Thursday, March 24, 2011

Freewrite 3/24: Old Baggage.

I've had a thought I've been pondering for the past couple days.  I think I've got something here.  Wait, let me back up and explain.

Tuesday, a classmate treated me to lunch as a thank-you for help I've been giving her with schoolwork.  We also spent the time chatting (as girls are sometimes wont to do when out and about together), and the topic of past relationships came up.  I told her about Tom, how long we were together, what ended up happening, and so on.

Wait, before I go further, let me briefly recap that whole deal.  Tom and I were together for a long time.  Nine years, to be exact.  We met online, fell for one another, he visited me several times, and we were moving toward a committment.  We were talking wedding plans (I had a dress and a ring), and we had an apartment picked out that we would be sharing.  We'd even put a deposit together for the place.  Then, just before he was set to move here, something on his end happened, though what might have triggered it I can only guess.  In short, I was blown off for a month, then received a letter in the mail that ended things officially.  That...took a while to get past even slightly.  Even now, I doubt I can fully explain what that was like to go through.

So you're likely wondering 'Rough luck, Andrea.  But what's that got to do with things now?  That was two years ago."  Well, in talking with my classmate about Tom, I felt myself getting emotional.  Not overly so, mind you, but I definitely felt my eyes tear up and my throat tighten.  That hadn't happened in a long time.  I'm not sure what might have triggered it, though this being the time of year when all this went down back in '09 certainly might have played a part.

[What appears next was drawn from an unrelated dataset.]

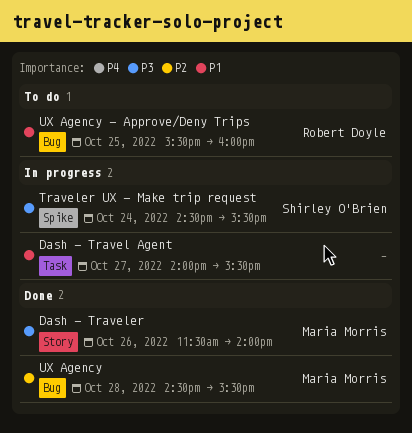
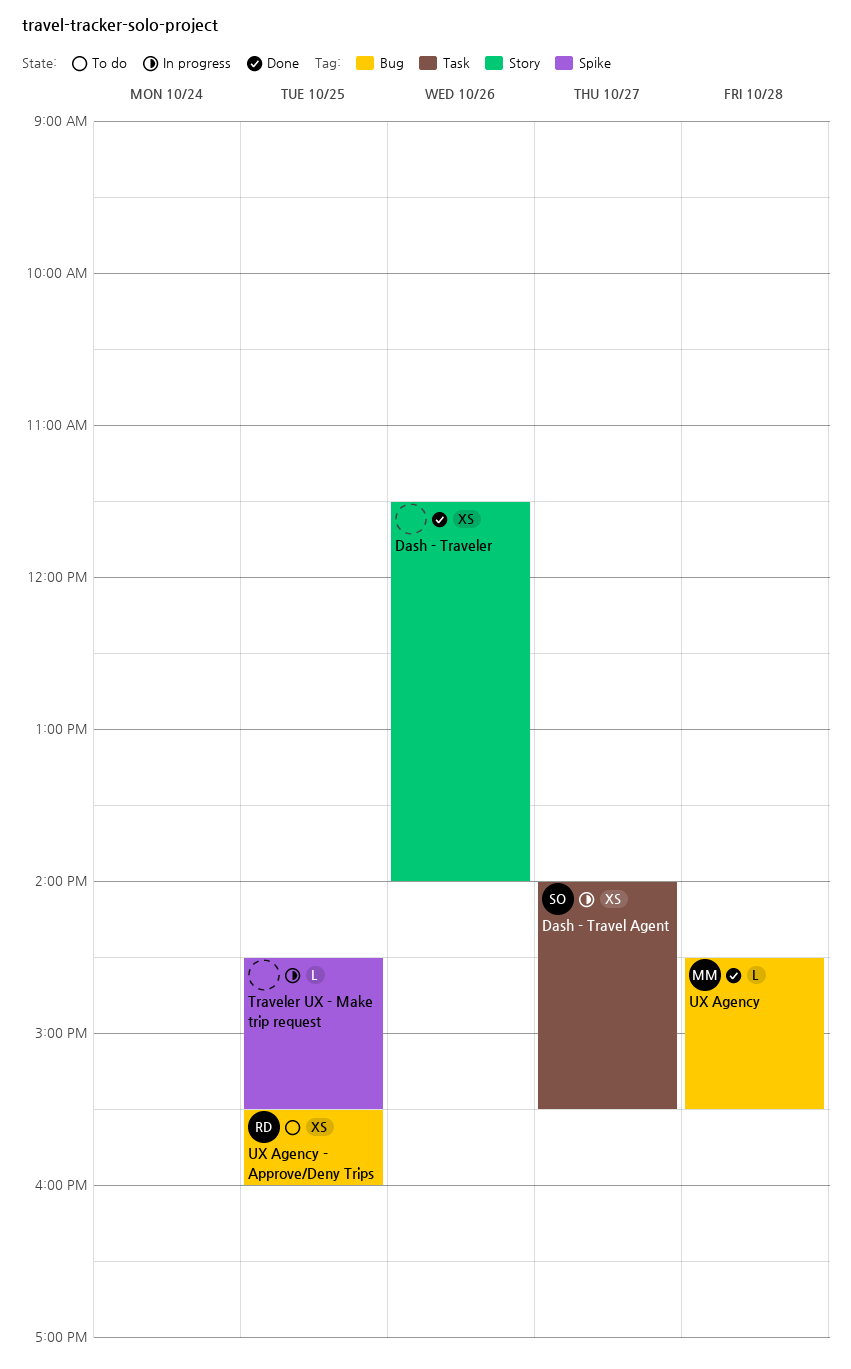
Dash - Travel Agent, owner: none -> Shirley O'Brien
Dash - Traveler, owner: Maria Morris -> none
Traveler UX - Make trip request, owner: Shirley O'Brien -> none
Traveler UX - Make trip request, day: Oct 24 -> Oct 25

I was thinking on it today as I came home from class, and I think I have a better idea of what I feel.  Even this much time later, I still deal with how abandoned I felt when Tom blew me off; and by extension, the grief I felt when he broke things off.  I have to wonder if being in a (still somewhat) new area triggers some of that feeling, since I'm having to get my bearings in places that are totally unfamiliar to me.  (As a reference point, my first time seeing the L.A. skyline for myself ever?  Last July, when I first traveled to visit Justin.  I come from a very sheltered background, I'm afraid.)  Psychologically, these same feelings have come up in the past, but I hadn't felt them in a long time, so I thought they were long since dealt with.  Apparently, my psyche is smarter than I am.  It seems it was trying to protect me from being even more fragile than I already was by burying those feelings until I could better deal with them.  Now that things on my end are evening out somewhat, they've been re-emerging, and I think they need to be dealt with.

That's the easy part, identifying that they need to be dealt with.  The hard part is dealing with them.  Stupid things show up at the worst times, and they're a real nuisance.  They make me seem weak, like I can't stand on my own.  I feel like I can, but then I start worrying about being alone, start remembering what it was like to be left in the dark for that month, what it was like to get that letter with no other closure offered...and I don't really know.  I've never been allowed or encouraged to work through grief.  It's always 'stay strong' or 'stop crying', never acknowledging what I really feel.  Pain, weakness, grief, tears...at best they were merely discouraged.  At worst, they were mocked.  Any of those emotions had to be 'shown' when I was alone.

I guess a good start is acknowledging that a) these feelings are still around, and b) that they need to be dealt with.  From here?  I have no bloody clue what to do.  I won't give up looking for a way to work through them, however.